You can find an extensive list of publishers and agents in the Writer’s Digest market guide, along with many helpful hints for putting a submission package together. I’d also advise checking out the SFWA Writer Beware page, especially if you go looking at small presses.

If and when you decide to pursue indie authorship, this is a good time to start hunting down editors and cover artists — two things you do not want to skimp on. You want someone with a professional eye to review your finished manuscript for any lingering errors and perhaps make final suggestions for tweaking this or that, and you want a real artist to put together an eye-catching cover that will attract readers’ attention.

Services such as CreateSpace can help you put together a prefab cover that looks decent, and for little to no money, but if this what you choose to do, tread carefully, and never assume your skills as a graphic artist are sufficient to the task. Go check out LousyBookCovers.com to see what happens when a cover misfires if you need further convincing that hiring a professional is the right call.

An aside: yes, these people will cost you money. It’s worth the investment. If you can’t pay for them out of pocket, crowdfunding may be your salvation — but again, do your research to find out what makes a successful crowdfunding campaign or you’ll hit a brick wall pretty fast.

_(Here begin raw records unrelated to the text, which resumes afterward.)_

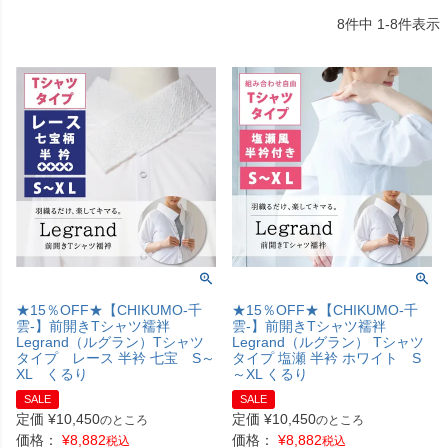
8
件中
1
-
8
件表示
★15％OFF★【CHIKUMO-千
★15％OFF★【CHIKUMO-千
雲-】前開きTシャツ襦袢
雲-】前開きTシャツ襦袢
Legrand（ルグラン）Tシャツ
Legrand（ルグラン） Tシャツ
タイプ レース 半衿 七宝 S～
タイプ 塩瀬 半衿 ホワイト S
XL くるり
～XL くるり
SALE
SALE
定価
¥
10,450
定価
¥
10,450
のところ
のところ
価格：
¥
8,882
価格：
¥
8,882
税込
税込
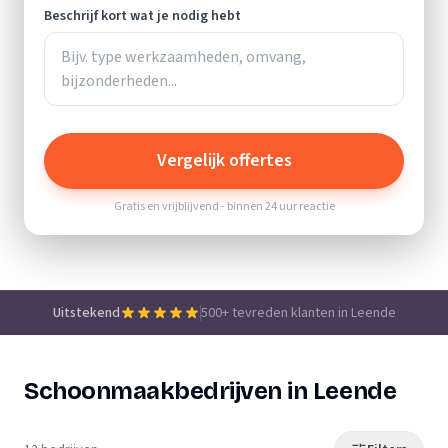
Beschrijf kort wat je nodig hebt
Vergelijk offertes
Gratis en vrijblijvend - binnen 24 uur reactie
Uitstekend
500+ tevreden klanten in Leende
Schoonmaakbedrijven in Leende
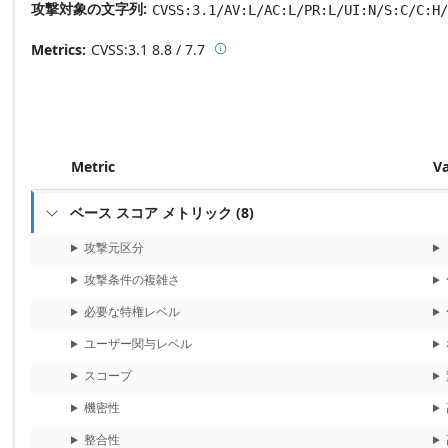
攻撃対象の文字列
CVSS:3.1/AV:L/AC:L/PR:L/UI:N/S:C/C:H/
Metrics
CVSS:3.1
8.8 / 7.7

Base score metrics: 8.8 / Temporal
Metric
V
ベース スコア メトリック
(
8
)

攻撃元区分
攻撃条件の複雑さ
必要な特権レベル
ユーザー関与レベル
スコープ
機密性
整合性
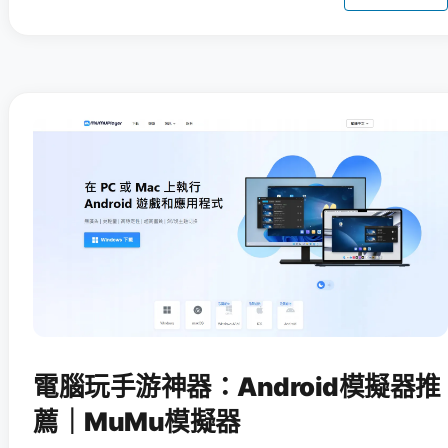
電腦玩手游神器：Android模擬器推
薦｜MuMu模擬器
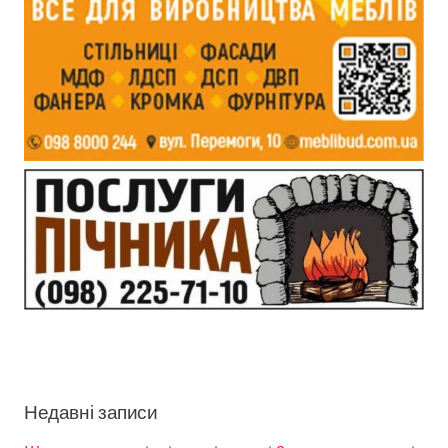
Недавні записи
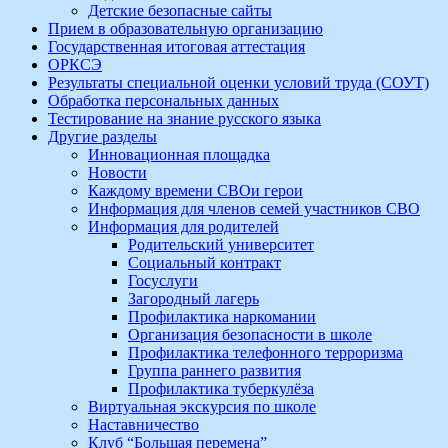
Детские безопасные сайты
Прием в образовательную организацию
Государственная итоговая аттестация
ОРКСЭ
Результаты специальной оценки условий труда (СОУТ)
Обработка персональных данных
Тестирование на знание русского языка
Другие разделы
Инновационная площадка
Новости
Каждому времени СВОи герои
Информация для членов семей участников СВО
Информация для родителей
Родительский университет
Социальный контракт
Госуслуги
Загородный лагерь
Профилактика наркомании
Организация безопасности в школе
Профилактика телефонного терроризма
Группа раннего развития
Профилактика туберкулёза
Виртуальная экскурсия по школе
Наставничество
Клуб “Большая перемена”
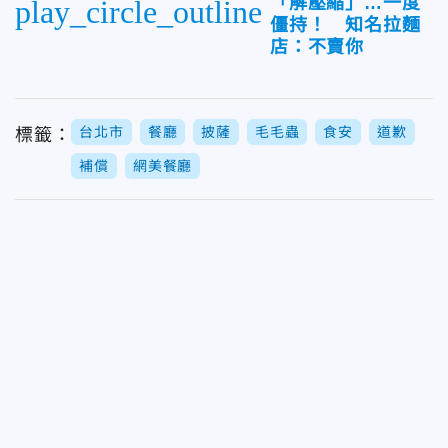
「解壓縮」…一度
play_circle_outline
僵持！ 知名拉麵
店：不賣你
台北市
餐廳
披薩
毛毛蟲
食安
道歉
標籤：
補償
網美餐廳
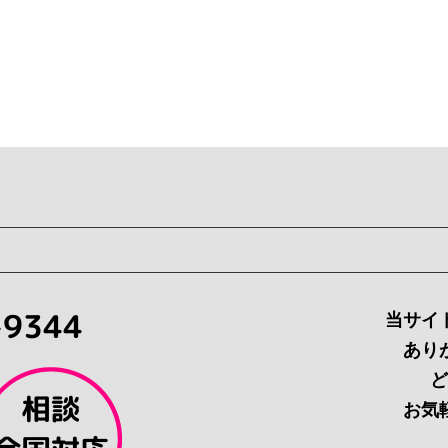
当サイ
あり
ど
お気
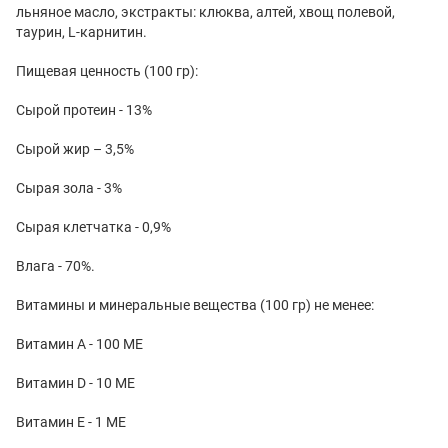
льняное масло, экстракты: клюква, алтей, хвощ полевой,
таурин, L-карнитин.
Пищевая ценность (100 гр):
Сырой протеин - 13%
Сырой жир – 3,5%
Сырая зола - 3%
Сырая клетчатка - 0,9%
Влага - 70%.
Витамины и минеральные вещества (100 гр) не менее:
Витамин А - 100 МЕ
Витамин D - 10 МЕ
Витамин E - 1 МЕ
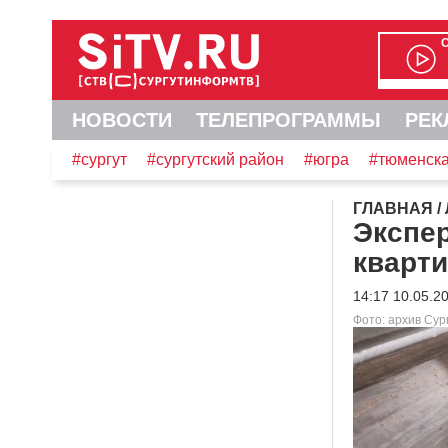
НОВОСТИ
ТЕЛЕПРОГРАММЫ
РЕК
#сургут
#сургутский район
#югра
#тюменска
ГЛАВНАЯ
/
Экспер
кварти
14:17 10.05.2
Фото: архив Су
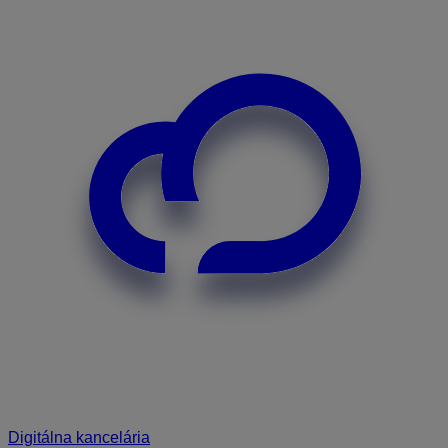
Digitálna kancelária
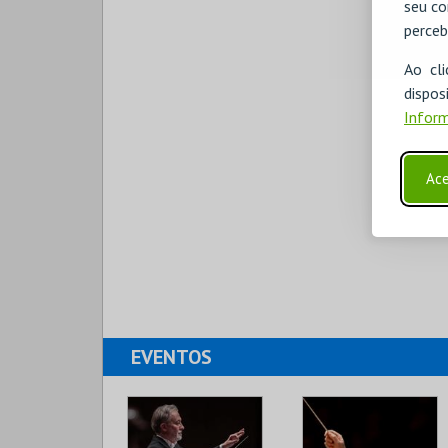
seu co
perceb
Ao cl
disp
Inform
Ace
EVENTOS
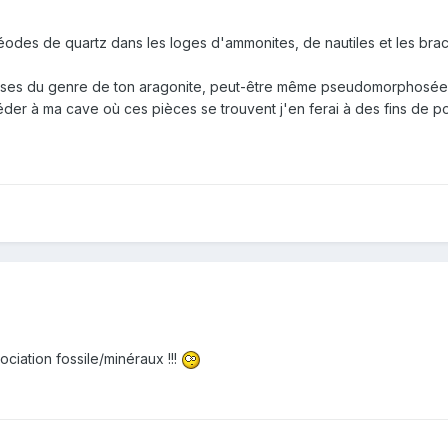
odes de quartz dans les loges d'ammonites, de nautiles et les brac
oses du genre de ton aragonite, peut-être même pseudomorphosées,
der à ma cave où ces pièces se trouvent j'en ferai à des fins de po
ociation fossile/minéraux !!!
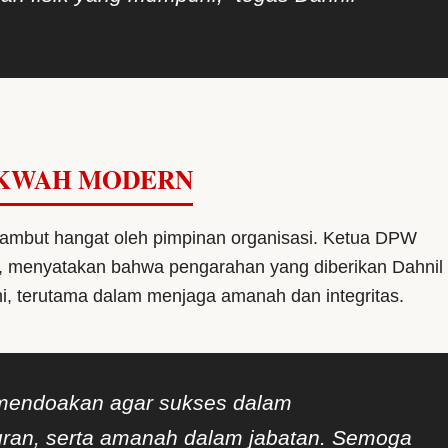
DAKWAH MODERN
sambut hangat oleh pimpinan organisasi. Ketua DPW
i, menyatakan bahwa pengarahan yang diberikan Dahnil
i, terutama dalam menjaga amanah dan integritas.
mendoakan agar sukses dalam
uran, serta amanah dalam jabatan. Semoga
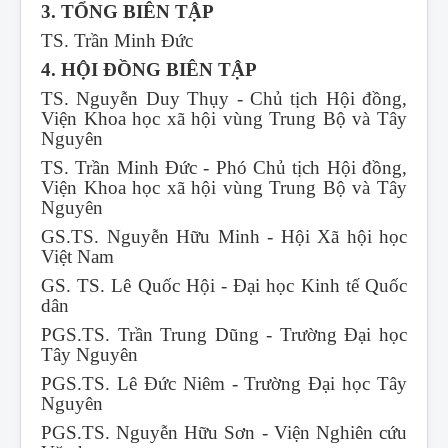
3. TỔNG BIÊN TẬP
TS. Trần Minh Đức
4. HỘI ĐỒNG BIÊN TẬP
TS. Nguyễn Duy Thụy - Chủ tịch Hội đồng,
Viện Khoa học xã hội vùng Trung Bộ và Tây
Nguyên
TS. Trần Minh Đức - Phó Chủ tịch Hội đồng,
Viện Khoa học xã hội vùng Trung Bộ và Tây
Nguyên
GS.TS. Nguyễn Hữu Minh - Hội Xã hội học
Việt Nam
GS. TS. Lê Quốc Hội - Đại học Kinh tế Quốc
dân
PGS.TS. Trần Trung Dũng - Trường Đại học
Tây Nguyên
PGS.TS. Lê Đức Niêm - Trường Đại học Tây
Nguyên
PGS.TS. Nguyễn Hữu Sơn - Viện Nghiên cứu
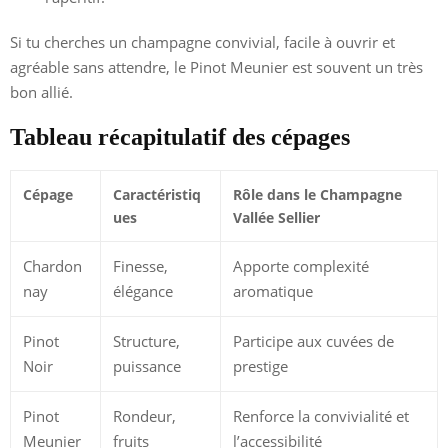
Si tu cherches un champagne convivial, facile à ouvrir et
agréable sans attendre, le Pinot Meunier est souvent un très
bon allié.
Tableau récapitulatif des cépages
Cépage
Caractéristiq
Rôle dans le Champagne
ues
Vallée Sellier
Chardon
Finesse,
Apporte complexité
nay
élégance
aromatique
Pinot
Structure,
Participe aux cuvées de
Noir
puissance
prestige
Pinot
Rondeur,
Renforce la convivialité et
Meunier
fruits
l’accessibilité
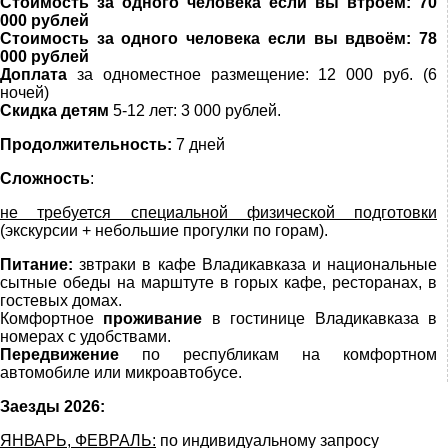
Стоимость за одного человека если вы втроём: 70
000 рублей
Стоимость за одного человека если вы вдвоём: 78
000 рублей
Доплата
за одноместное размещение: 12 000 руб. (6
ночей)
Скидка детям
5-12 лет: 3 000 рублей.
Продолжительность:
7 дней
Сложность
:
не требуется специальной физической подготовки
(экскурсии + небольшие прогулки по горам).
Питание:
звтраки в кафе Владикавказа и национальные
сытные обеды на марштуте в горых кафе, ресторанах, в
гостевых домах.
Комфортное
проживание
в гостинице Владикавказа в
номерах с удобствами.
Передвижение
по республикам на комфортном
автомобиле или микроавтобусе.
Заезды 2026:
ЯНВАРЬ, ФЕВРАЛЬ:
по индивидуальному запросу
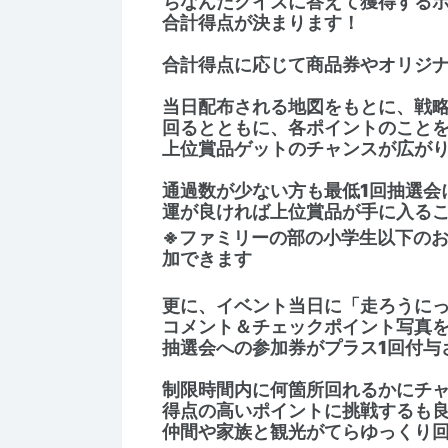
ちなんだクイズに答えて獲得する
合計得点が決まります！
合計得点に応じて商品券やオリジ
当日配布される地図をもとに、戦
回るとともに、各ポイントのこと
上位賞品ゲットのチャンスが広が
通過数が少ない方も最低1回抽選会
運が良ければ上位賞品が手に入る
※ファミリーの部の小学生以下の
加できます
更に、イベント当日に「走ろうにっぽ
コメント＆チェックポイント写真
抽選会への参加券がプラス1回付与
制限時間内に何箇所回れるかにチ
得点の高いポイントに挑戦するも
仲間や家族と観光がてらゆっくり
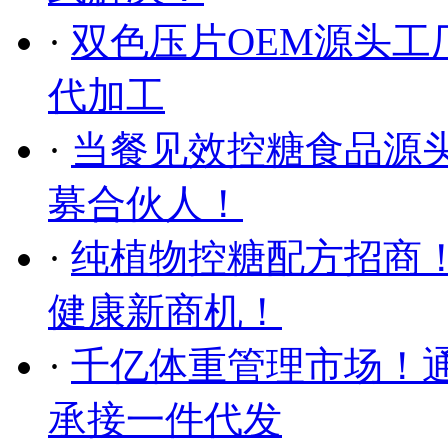
·
双色压片OEM源头工
代加工
·
当餐见效控糖食品源
募合伙人！
·
纯植物控糖配方招商！
健康新商机！
·
千亿体重管理市场！通
承接一件代发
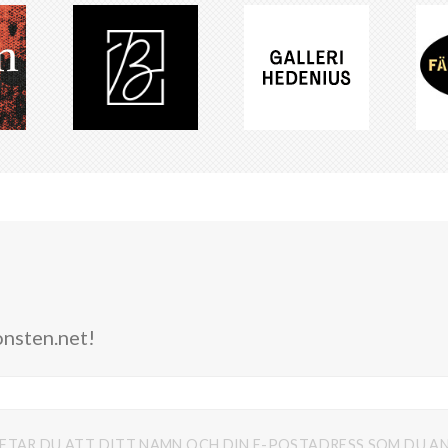
onsten.net!
FTAR DU ATT DITT NAMN OCH DIN E-POSTADRESS SOM DU AN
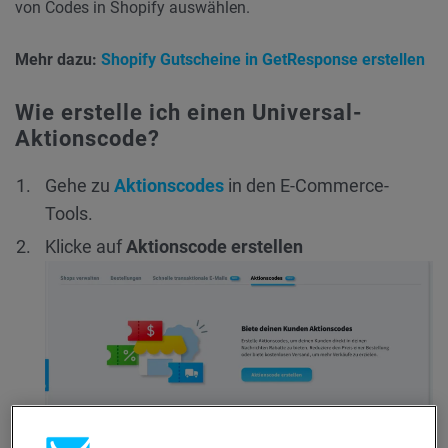
von Codes in Shopify auswählen.
Mehr dazu:
Shopify Gutscheine in GetResponse erstellen
Wie erstelle ich einen Universal-
Aktionscode?
Gehe zu
Aktionscodes
in den E-Commerce-
Tools.
Klicke auf
Aktionscode erstellen
Gib den
Namen des Aktionscodes
ein.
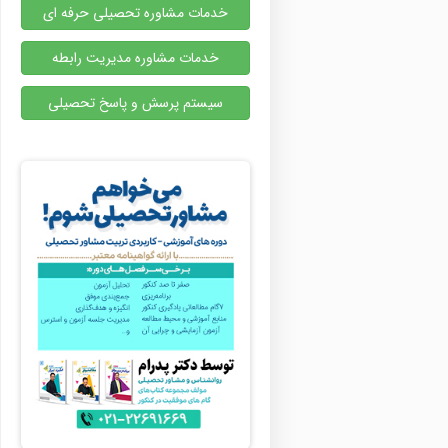
خدمات مشاوره تحصیلی حرفه ای
خدمات مشاوره مدیریت رابطه
سیستم پرسش و پاسخ تحصیلی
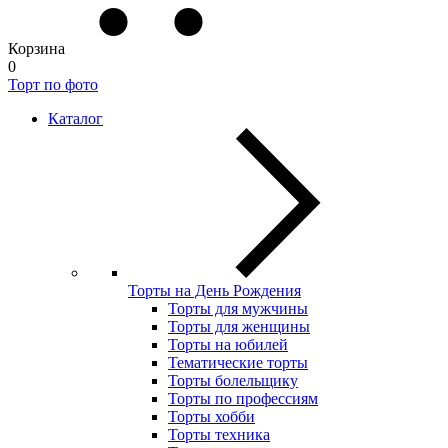
Корзина
0
Торт по фото
Каталог
Торты на День Рождения
Торты для мужчины
Торты для женщины
Торты на юбилей
Тематические торты
Торты болельщику
Торты по профессиям
Торты хобби
Торты техника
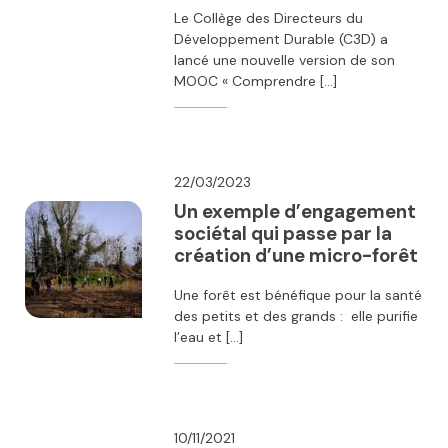
Le Collège des Directeurs du
Développement Durable (C3D) a
lancé une nouvelle version de son
MOOC « Comprendre […]
22/03/2023
Un exemple d’engagement
sociétal qui passe par la
création d’une micro-forêt
Une forêt est bénéfique pour la santé
des petits et des grands : elle purifie
l’eau et […]
10/11/2021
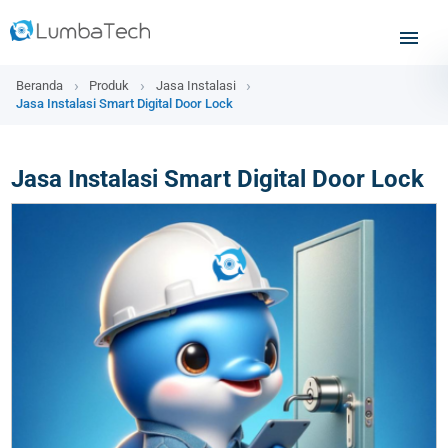
Beranda
Produk
Jasa Instalasi
Jasa Instalasi Smart Digital Door Lock
Jasa Instalasi Smart Digital Door Lock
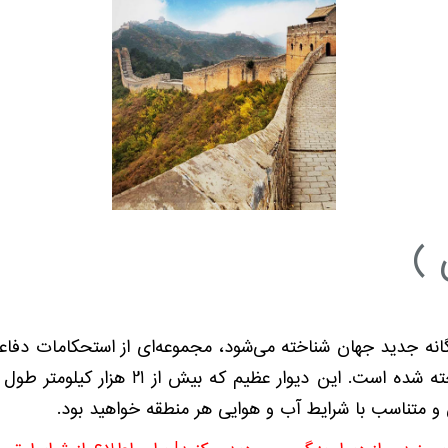
 )
گانه جدید جهان شناخته می‌شود، مجموعه‌ای از استحکامات دف
امپراطوری چین در برابر حملات اقوام شمالی 
 متناسب با شرایط آب و هوایی هر منطقه خواهید بود.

Assuming you’ve managed to stay on-schedule so far, dedicate March to preparing everything while your editor does his/her thing. Get your submissions list ready — or, if you’re self publishing, make sure you’ve familiarized yourself with your chosen platforms, because preparing a novel for publishing is a major undertaking in and of itself. Prepare your cover/query letter, synopsis, and any other required submission materials. If you need to, go back into your manuscript and fix any lingering problems, even if it pushes your timeline back (unless you want to be embarrassed by putting out a novel that isn’t ready for public consumption).

Once all your ducks are in a row, once all the Is are dotted and Ts are crossed, it’s time to face the scariest part of the process: pulling the trigger and actually submitting the novel to agents/publishers or releasing it via your chosen self-publishing platform. Trust me, it’s terrifying, but take the leap. The worst you can do is fail, and there’s absolutely nothing wrong with that.

There’s a LOT more to do once the book is out there — marketing, promotions, publicity, etc. — but that’s a dissertation for another time. For now, it’s time for you to get back to work. Go write something!